Rev Pan-Amaz Saude v.1 n.1 Ananindeua mar. 2010 



Occurrence of toxic cyanobacterial bloom in the left margin of the Tapajós river, in the Municipality of Santarém (Pará State, Brazil)



Lena Líllian Canto de SáI; José Maria dos Santos VieiraII; Rosivaldo de Alcântara MendesIII; Samara Cristina Campelo PinheiroI; Elivam Rodrigues ValeI; Francisco Arimatéia dos Santos AlvesI; Iracina Maura de JesusIV; Elisabeth Conceição de Oliveira SantosV; Vanessa Bandeira da CostaI

ILaboratório de Microbiologia Ambiental, Seção de Meio Ambiente, Instituto Evandro Chagas/SVS/MS, Ananindeua, Pará, Brasil
IIFaculdade de Farmácia, Instituto de Ciências da Saúde, Universidade Federal do Pará, Belém, Pará, Brasil
IIILaboratório de Toxicologia, Seção de Meio Ambiente, Instituto Evandro Chagas/SVS/MS, Ananindeua, Pará, Brasil
IVSeção de Meio Ambiente, Instituto Evandro Chagas/SVS/MS, Ananindeua, Pará, Brasil
VDiretoria, Instituto Evandro Chagas/SVS/MS, Ananindeua, Pará, Brasil

Endereço para correspondência
Dirección para correspondencia


Original Title: Ocorrência de uma floração de cianobactérias tóxicas na margem direita do Rio Tapajós, no Município de Santarém (Pará, Brasil). Translated by: American Journal Experts




The presence of cyanobacterial blooms and their subproducts interferes directly in water quality and may cause negative effects, both aesthetically and to public health, due to the production of potentially toxic and carcinogenic compounds. The most common type of intoxication involving cyanobacteria is caused by microcystin-LR (hepatotoxin), which can cause severe damage to the liver. The objective of this study was to identify the genera that caused cyanobacterial blooms in the Tapajós River (Santarém, Pará, Brazil) in March 2007, as well as to execute acute toxicity bioassays in Swiss-webster mice. Sample collection was performed at five sampling points throughout the left margin of the Tapajós River, by horizontal dragging with the aid of a 20 μm plankton net. Samples of raw water (5,000 ml) were also collected in amber propylene bottles. Optical microscopy was applied to identify the organisms, and the determination of microcystin-LR was executed through ELISA and HPLC. The analyses showed that, at P01 and P02, there was an ecological imbalance in the phytoplanktonic community, characterized by an intense proliferation of the genera Anabaena and Microcystis.
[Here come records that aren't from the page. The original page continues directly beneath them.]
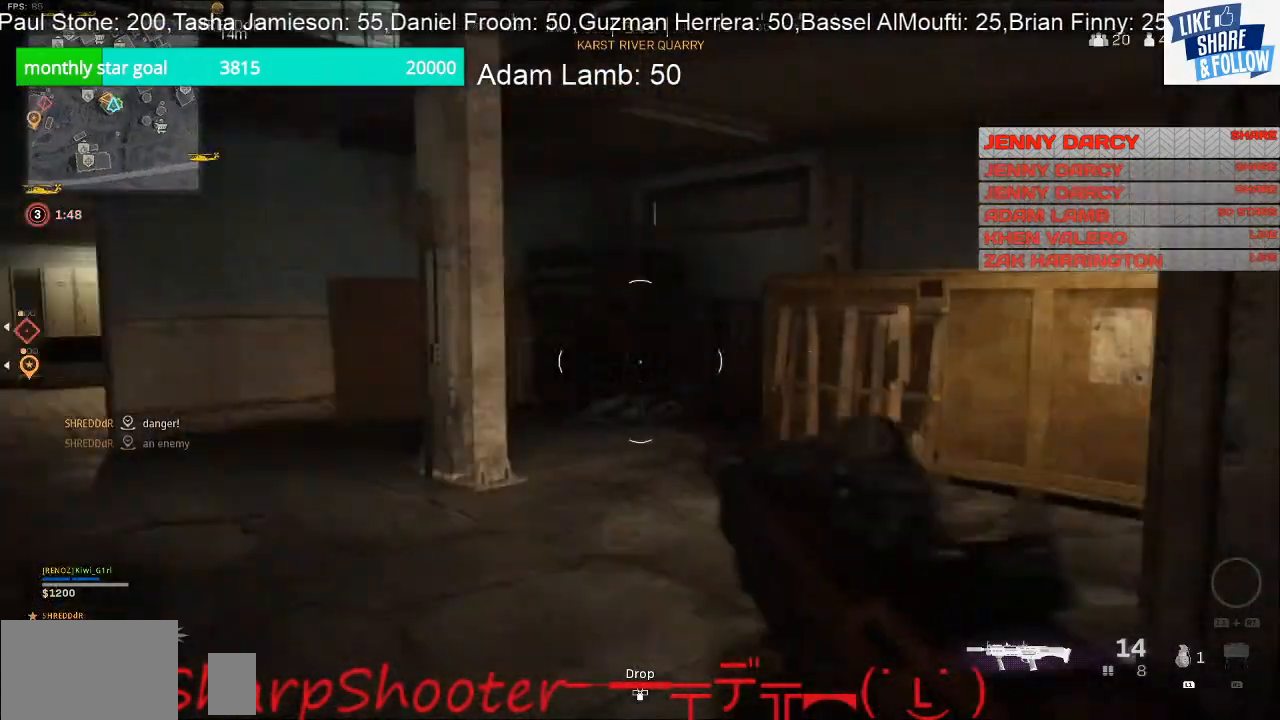
{"buttons": [], "left_stick": "up-left", "right_stick": "center", "events": [[367, "right_stick", "left"], [467, "right_stick", "center"]]}
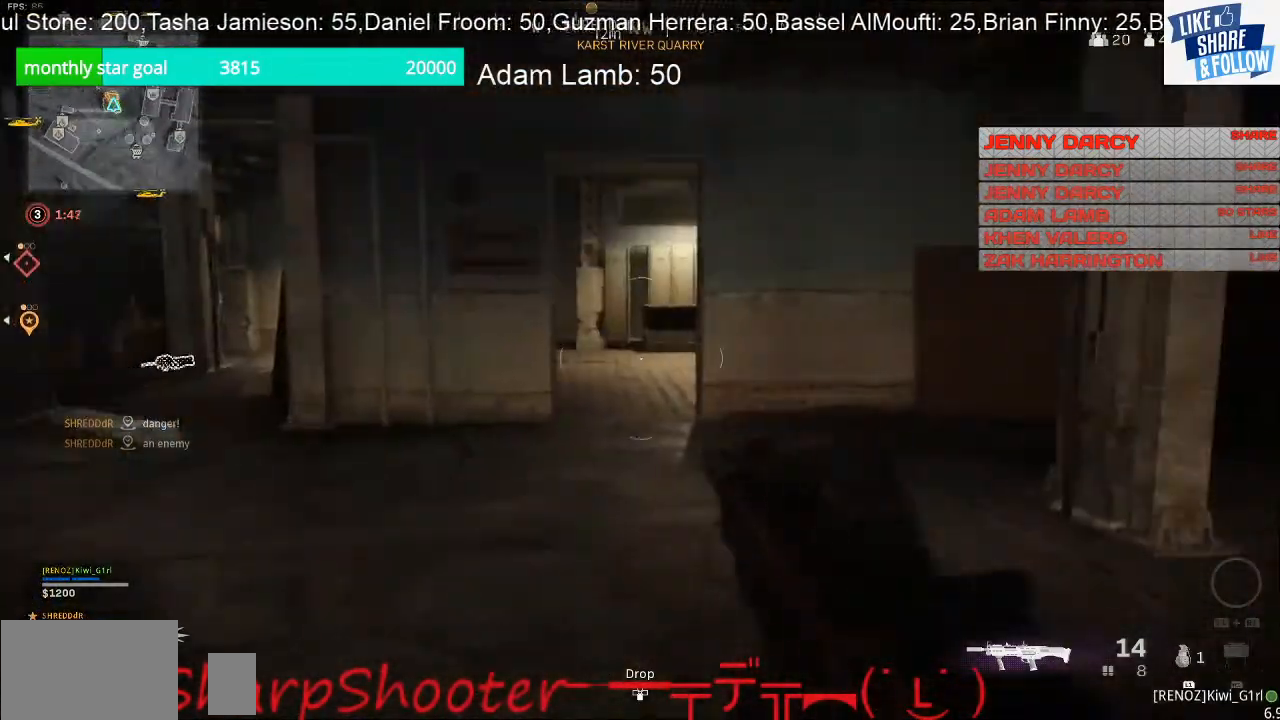
{"buttons": [], "left_stick": "up", "right_stick": "center", "events": [[133, "left_stick", "up"]]}
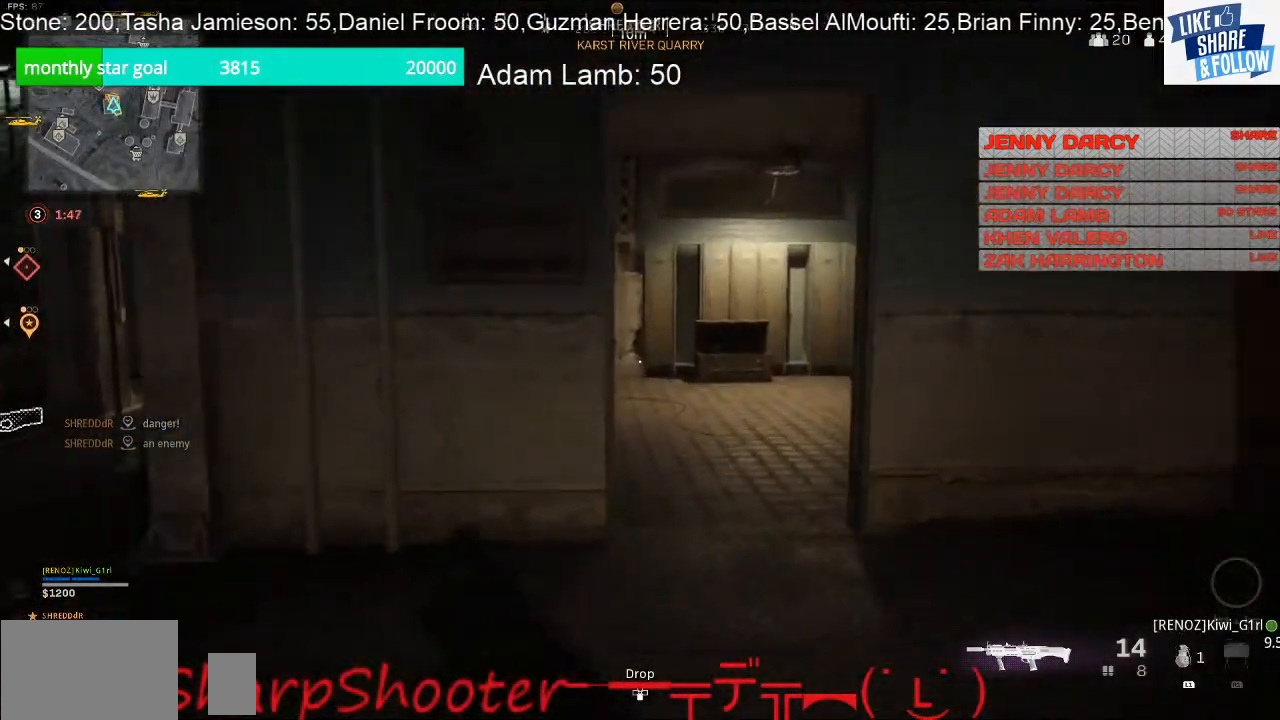
{"buttons": [], "left_stick": "up", "right_stick": "right", "events": [[300, "right_stick", "right"]]}
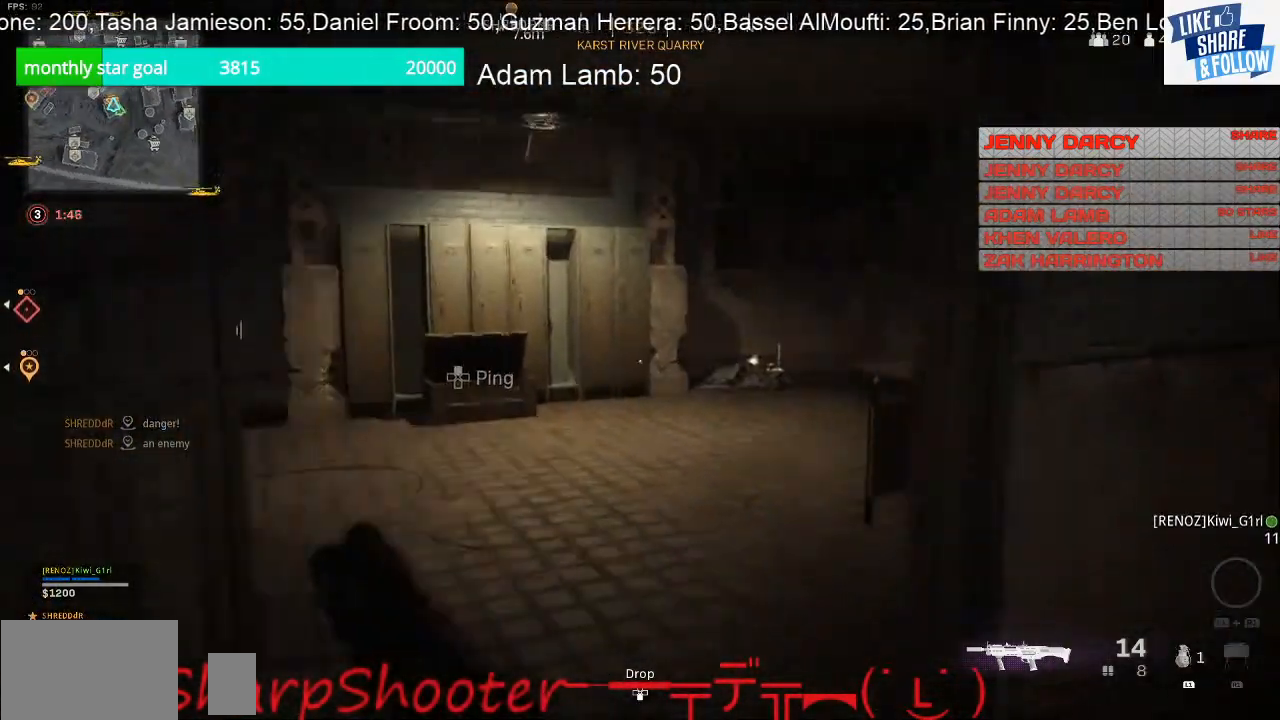
{"buttons": [], "left_stick": "up", "right_stick": "left", "events": [[67, "right_stick", "center"], [467, "right_stick", "left"]]}
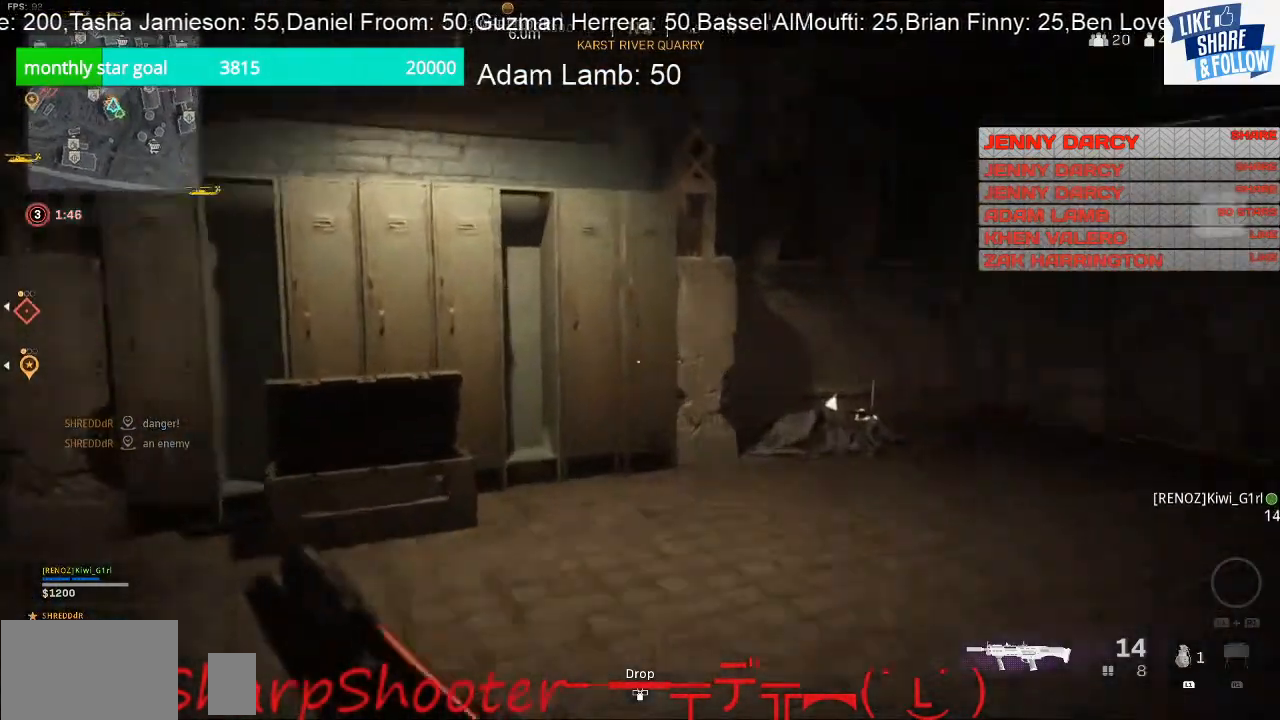
{"buttons": [], "left_stick": "up", "right_stick": "right", "events": [[133, "right_stick", "right"]]}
The concentrations of microcystin-LR reported in the raw water samples were below the maximum values permitted by Brazil's legislation for drinking water. However, it is important to note that the blooming observed in locu occupied around 10 cm of the water column surface and therefore presented cyanobacterial cells enough to cause rashes in people who swam or bathed in the rivers during this period.

Keywords: Cyanobacteria; Microcystins; Water Quality.




Cyanobacteria are prokaryotic organisms capable of fixing carbon through photosynthesis. As part of the phytoplankton community, they are responsible for a large portion of the primary productivity and energy flow in aquatic ecosystems17. These microorganisms inhabit a wide range of environments (freshwater, brackish, marine and terrestrial)24 and are present in all aquatic biotopes (water/air interface, water column and sediment)14.

The presence of cyanobacteria in a body of water is associated with a group of environmental factors (concentration of nitrogen and phosphorus, high temperatures and availability of light) that, when altered, can cause blooming. This phenomenon is characterized by the intense growth of these microorganisms in the water10.

The occurrence of blooms has usually been attributed to the accelerated eutrophication process in aquatic environments, which is produced mainly by human activity (domestic and agro-industrial sewage). The presence of cyanobacterial blooms and their byproducts in rivers, lakes and reservoirs along the water supply line directly interferes with water quality. They may potentially add negative aesthetic and organoleptic features, such as undesirable colors, odors and tastes. They may also have a negative impact on public health due to the production of potentially toxic and carcinogenic compounds7.

There are several records of poisoning deaths in cattle, horses, pigs, sheep, dogs, fish and invertebrates caused by the ingestion of/contact with these toxic blooms16. Another recorded example of the action of these toxins was the death of 60 hemodialysis patients in Caruaru, Pernambuco because of the presence of hepatotoxins in the water34.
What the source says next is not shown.